● WORK ORDER 1: In the gay marriage boycott essay, what year is the reprinted Ethics Scoreboard essay from?
● WORK ORDER 2: Pick up the gay marriage boycott essay after its last sentence and continue it.

● SELECTED EXCERPT:
Gay Marriage Combat Flashback: “When A Boycott Is Unethical”

Prop 8

Prolific commenter Steve-O suggested that my previous post, Planet Ethics To Earth’s Gay Marriage Combatants: “You’re Mean, You’re Disgusting, And You’re Embarrassing The Human Race”, would have done more good if I had written it a few years ago. That’s hindsight bias, of course, but I did point out the unethical nature of similar tactics more than a few years ago, when gay marriage advocates announced a boycott against the state of Utah. ( I also, more than a decade ago, explained why this debate would be intense and emotional, and suggested the only chance, admittedly a faint and likely futile one, that the anti-gay marriage forces had to prevail.) Steve’s suggestion is also fanciful, in that Perez Hilton’s inane pronouncements on a Lindsay Lohan Instagram carry about 100,000 times more weight and influence than anything written here, and probably more than anything written about ethics issues anywhere, by anyone.

With that sad fact noted, the renewal of the problem of punitive and unfair boycotts as well as the escalation of brutal tactics in the gay marriage wars justifies a re-print of this essay from the Ethics Scoreboard from 2008, shortly after Proposition 8 was voted into law by Californians. As an aside, I note with some nostalgia the sober style in which Scoreboard posts were written. Therein lies the difference between an ethics website that posted essays composed over several days, and an ethics blog that attempts to keep up with multiple issues a day. The former is certainly more professional in tone; the latter is more personal and unfiltered, and, as a result, more read.

In the wake of California’s popular vote to over-ride its Supreme Court and establish marriage as restricted to heterosexual couples, gay rights advocates are urging an economic boycott of the state of …Utah.

● DATA BELOW:
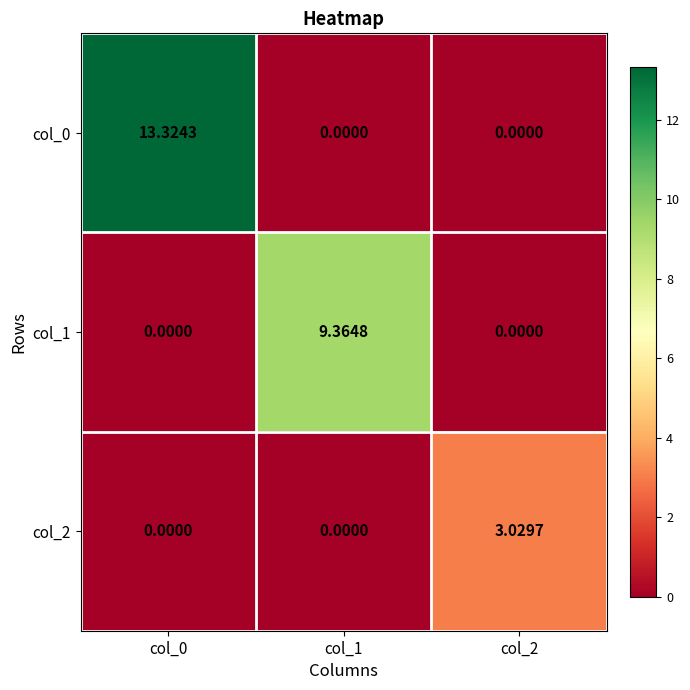

How many data points does each series have?

3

● EXERCISE ANSWER 1: 2008

● EXERCISE ANSWER 2:
Why Utah? Well, the Mormon Church, based in Salt Lake City, encouraged its members to work for passage of California’s Proposition 8. Thousands of Mormons worked as grass-roots volunteers and Mormon contributors gave tens of millions of dollars to the campaign. “At a fundamental level, the Utah Mormons crossed the line,” said gay rights activist John Aravosis, whose is urging the boycott. “They just took marriage away from 20,000 couples and made their children bastards. You don’t do that and get away with it.”

Mr. Aravosis, like much of America’s gay community and many other fair-minded Americans as well, is upset with the results of the California vote, and with justification. As the Scoreboard has explained before, there is no good ethical reason not to allow gay couples to marry, form families, and do everything else heterosexual couples can do. The problem is morality, not ethics—the various moral codes, such as that of the Mormon Church, that declare homosexuality “wrong.” Ethical verdicts need reasons, based on analysis of principles and consequences, but morality only needs one reason: “Because the moral code says so.” Further debate is neither necessary nor relevant. Wrong is wrong.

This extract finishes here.